“The work we are doing is helping…Today I saw a
young man who has been living for 12 years with advanced stage lung cancer.
This is still very uncommon, but now it happens.”
– Philip Bonomi, MD
Three decades ago, Dr. Philip Bonomi was treating patients with many different types of cancer. But after witnessing the lack of sympathy for lung cancer patients, he rolled up his sleeves and began specializing in lung cancer.
Frustrated with the lack of treatment options for lung cancer, Dr. Bonomi began his work of discovering and developing cancer drugs. Today, in addition to treating lung cancer patients, Dr. Bonomi, Professor of Medical Oncology at Rush University Medical Center, also routinely conducts clinical trials.
“I was seeing patients with a life-threatening disease and I wanted to come up with treatments and discoveries that could change their lives.”
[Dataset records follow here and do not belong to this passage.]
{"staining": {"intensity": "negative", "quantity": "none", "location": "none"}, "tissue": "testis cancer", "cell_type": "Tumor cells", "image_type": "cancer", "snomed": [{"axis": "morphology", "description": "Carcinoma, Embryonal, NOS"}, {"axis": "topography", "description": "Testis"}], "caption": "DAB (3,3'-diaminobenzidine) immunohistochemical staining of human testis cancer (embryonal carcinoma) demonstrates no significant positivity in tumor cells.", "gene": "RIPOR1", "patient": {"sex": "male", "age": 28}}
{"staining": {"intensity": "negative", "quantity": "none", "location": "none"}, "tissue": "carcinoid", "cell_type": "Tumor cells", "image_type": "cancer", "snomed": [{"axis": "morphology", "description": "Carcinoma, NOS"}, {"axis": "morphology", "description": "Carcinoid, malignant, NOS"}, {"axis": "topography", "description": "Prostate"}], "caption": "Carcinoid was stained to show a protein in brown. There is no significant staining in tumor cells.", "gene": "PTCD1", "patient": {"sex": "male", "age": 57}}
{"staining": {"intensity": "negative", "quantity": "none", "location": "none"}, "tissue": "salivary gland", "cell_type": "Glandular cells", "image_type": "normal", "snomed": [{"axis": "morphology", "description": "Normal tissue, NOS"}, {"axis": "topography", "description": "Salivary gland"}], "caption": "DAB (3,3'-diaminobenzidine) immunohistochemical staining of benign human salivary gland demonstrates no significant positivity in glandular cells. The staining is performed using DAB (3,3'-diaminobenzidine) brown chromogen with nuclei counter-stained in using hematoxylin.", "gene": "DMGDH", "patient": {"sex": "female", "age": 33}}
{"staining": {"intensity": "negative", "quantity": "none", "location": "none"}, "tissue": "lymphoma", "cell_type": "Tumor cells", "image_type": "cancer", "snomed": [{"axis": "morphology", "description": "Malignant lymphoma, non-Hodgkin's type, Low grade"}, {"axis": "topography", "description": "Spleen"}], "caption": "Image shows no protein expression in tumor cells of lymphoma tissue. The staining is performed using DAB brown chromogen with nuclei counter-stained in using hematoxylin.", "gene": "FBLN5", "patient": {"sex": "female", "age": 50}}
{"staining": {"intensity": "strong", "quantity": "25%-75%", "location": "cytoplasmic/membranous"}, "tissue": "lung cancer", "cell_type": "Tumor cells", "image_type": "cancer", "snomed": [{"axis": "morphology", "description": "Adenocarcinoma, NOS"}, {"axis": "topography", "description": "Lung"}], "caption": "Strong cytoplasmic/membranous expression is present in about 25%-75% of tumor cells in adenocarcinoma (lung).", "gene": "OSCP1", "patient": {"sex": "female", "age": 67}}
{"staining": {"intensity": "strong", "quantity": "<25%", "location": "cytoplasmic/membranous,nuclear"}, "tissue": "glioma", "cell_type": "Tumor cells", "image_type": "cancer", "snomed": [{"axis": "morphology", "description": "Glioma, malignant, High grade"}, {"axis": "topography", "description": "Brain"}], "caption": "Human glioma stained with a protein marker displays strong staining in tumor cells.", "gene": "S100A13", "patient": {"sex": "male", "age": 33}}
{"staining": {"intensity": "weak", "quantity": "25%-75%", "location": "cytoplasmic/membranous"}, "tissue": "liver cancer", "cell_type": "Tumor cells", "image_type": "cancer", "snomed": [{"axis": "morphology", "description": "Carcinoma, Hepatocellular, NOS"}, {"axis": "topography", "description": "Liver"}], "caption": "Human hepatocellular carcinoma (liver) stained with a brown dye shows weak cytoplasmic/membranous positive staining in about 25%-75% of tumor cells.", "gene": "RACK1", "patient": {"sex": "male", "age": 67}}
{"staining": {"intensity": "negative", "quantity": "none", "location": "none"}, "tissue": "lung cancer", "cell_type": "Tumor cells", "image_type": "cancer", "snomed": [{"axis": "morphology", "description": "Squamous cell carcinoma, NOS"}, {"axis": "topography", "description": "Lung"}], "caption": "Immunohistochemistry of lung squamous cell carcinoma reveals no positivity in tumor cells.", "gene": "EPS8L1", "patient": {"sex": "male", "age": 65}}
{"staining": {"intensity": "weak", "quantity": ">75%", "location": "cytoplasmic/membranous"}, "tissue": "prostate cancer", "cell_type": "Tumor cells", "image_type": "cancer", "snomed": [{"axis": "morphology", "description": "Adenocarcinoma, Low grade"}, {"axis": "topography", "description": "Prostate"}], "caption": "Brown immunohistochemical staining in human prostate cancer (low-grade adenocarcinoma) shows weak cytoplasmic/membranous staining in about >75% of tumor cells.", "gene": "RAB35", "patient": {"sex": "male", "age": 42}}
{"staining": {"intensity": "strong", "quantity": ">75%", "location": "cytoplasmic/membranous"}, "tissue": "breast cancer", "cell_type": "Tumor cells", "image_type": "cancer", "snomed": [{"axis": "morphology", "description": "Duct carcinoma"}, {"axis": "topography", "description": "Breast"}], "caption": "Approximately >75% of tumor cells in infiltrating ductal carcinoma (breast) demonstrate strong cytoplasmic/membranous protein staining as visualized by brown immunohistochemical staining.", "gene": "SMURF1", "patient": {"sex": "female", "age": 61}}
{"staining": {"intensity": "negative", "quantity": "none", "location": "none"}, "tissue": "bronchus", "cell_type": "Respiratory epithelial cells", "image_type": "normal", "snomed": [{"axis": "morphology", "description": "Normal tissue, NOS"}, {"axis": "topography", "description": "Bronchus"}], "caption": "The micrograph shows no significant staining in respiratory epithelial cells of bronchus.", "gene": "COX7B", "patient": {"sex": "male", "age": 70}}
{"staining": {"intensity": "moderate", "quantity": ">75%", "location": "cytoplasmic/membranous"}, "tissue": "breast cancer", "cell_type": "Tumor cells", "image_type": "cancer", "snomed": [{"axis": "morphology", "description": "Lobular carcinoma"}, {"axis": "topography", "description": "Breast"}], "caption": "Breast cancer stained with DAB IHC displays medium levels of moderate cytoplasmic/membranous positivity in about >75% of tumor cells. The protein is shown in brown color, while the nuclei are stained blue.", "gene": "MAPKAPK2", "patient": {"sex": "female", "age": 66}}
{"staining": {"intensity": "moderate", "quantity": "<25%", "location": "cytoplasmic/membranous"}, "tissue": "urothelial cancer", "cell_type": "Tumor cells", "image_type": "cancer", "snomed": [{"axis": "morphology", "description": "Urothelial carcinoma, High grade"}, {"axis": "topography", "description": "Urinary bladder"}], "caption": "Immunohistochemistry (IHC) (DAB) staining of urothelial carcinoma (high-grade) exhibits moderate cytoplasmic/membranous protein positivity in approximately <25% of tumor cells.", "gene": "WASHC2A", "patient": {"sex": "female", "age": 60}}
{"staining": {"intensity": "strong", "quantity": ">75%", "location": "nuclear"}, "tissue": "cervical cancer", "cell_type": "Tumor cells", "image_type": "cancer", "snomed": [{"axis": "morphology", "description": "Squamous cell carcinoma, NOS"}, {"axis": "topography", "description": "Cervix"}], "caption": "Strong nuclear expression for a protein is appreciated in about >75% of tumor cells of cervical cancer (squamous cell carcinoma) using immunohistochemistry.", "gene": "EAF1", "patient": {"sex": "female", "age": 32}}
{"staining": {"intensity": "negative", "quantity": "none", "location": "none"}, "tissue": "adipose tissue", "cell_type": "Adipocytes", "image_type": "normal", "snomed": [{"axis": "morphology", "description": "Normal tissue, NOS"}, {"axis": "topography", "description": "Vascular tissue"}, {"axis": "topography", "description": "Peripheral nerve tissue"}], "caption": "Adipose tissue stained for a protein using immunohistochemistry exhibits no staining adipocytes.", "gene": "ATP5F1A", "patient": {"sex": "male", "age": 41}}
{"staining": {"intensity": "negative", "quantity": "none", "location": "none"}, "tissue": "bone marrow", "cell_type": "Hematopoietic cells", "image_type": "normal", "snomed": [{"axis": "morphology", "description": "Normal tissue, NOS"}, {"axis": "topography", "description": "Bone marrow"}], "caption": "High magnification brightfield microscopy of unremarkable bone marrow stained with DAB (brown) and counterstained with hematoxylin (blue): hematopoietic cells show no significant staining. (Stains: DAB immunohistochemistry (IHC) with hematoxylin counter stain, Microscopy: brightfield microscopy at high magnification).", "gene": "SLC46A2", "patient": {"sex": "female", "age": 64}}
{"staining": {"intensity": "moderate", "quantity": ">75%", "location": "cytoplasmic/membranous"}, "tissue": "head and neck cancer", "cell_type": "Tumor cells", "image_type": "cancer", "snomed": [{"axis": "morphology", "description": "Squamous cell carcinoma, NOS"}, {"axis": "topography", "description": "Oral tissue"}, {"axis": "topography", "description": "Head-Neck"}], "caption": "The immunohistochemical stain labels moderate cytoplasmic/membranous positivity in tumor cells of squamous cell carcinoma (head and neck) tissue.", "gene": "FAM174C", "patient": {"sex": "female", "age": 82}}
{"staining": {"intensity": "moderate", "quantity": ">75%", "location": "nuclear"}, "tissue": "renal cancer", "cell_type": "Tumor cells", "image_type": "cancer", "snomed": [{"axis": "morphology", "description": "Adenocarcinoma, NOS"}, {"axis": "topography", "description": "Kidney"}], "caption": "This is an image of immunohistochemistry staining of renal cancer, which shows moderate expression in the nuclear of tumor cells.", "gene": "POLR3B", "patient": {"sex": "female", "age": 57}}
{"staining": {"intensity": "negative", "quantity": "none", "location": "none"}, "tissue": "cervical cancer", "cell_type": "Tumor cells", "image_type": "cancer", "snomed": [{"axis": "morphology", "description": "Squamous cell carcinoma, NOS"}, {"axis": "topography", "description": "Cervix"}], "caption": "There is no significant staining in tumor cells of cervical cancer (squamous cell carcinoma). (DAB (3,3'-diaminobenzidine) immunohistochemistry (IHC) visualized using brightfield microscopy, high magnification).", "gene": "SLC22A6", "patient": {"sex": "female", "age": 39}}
His efforts have been fruitful. Working in collaboration with other talented researchers, Dr. Bonomi was the first to show that a pre-operative cancer treatment combining radiation and chemotherapy was feasible. He was also involved in the development of three commonly prescribed lung cancer treatments ─ paclitaxel, carboplatin and erlotinib. More recently, his lab collaborated on a clinical trial that compared a new drug combination to the standard treatment. Dr. Bonomi is hopeful that this new approach will become a more effective treatment for lung cancer.
There is still a lot of work to be done, notes Dr. Bonomi. “Improving lung cancer screening has the biggest chance of making a dent in the mortality rate. By identifying biomarkers, we can help identify patients who are most likely to have lung cancer and we can use our resources wisely to catch it early.”
This kind of research is expensive and even the most talented scientists have a hard time getting initial grants to conduct their experiments. “Supporting early career investigators is a very important part of what LUNGevity does,” explains Dr. Bonomi, who serves on LUNGevity’s Scientific Advisory Board. “It’s important to invest in future leaders who will keep the field of lung cancer research vibrant and productive.”
Dr. Bonomi is convinced that lung cancer research is paying off. “It seems to me that there are increasing percentages of people living longer with lung cancer. The first therapies are working longer and then patients can have 1, 2, 3, 4 more therapies that may work. When I first started seeing patients, there was only one treatment option for lung cancer and often it didn’t work.”
Nevertheless, treating lung cancer is still difficult, he says. “Sometimes you get lulled into a false sense of security with multiple successes, but a patient can go down quickly. That’s depressing and hard to watch.”
While things are still not as good as we’d like them to be, Dr. Bonomi is hopeful. “The work we are doing is helping,” he says. “Today I saw a young man who has been living for 12 years with advanced stage lung cancer. This is still very uncommon, but now it happens.”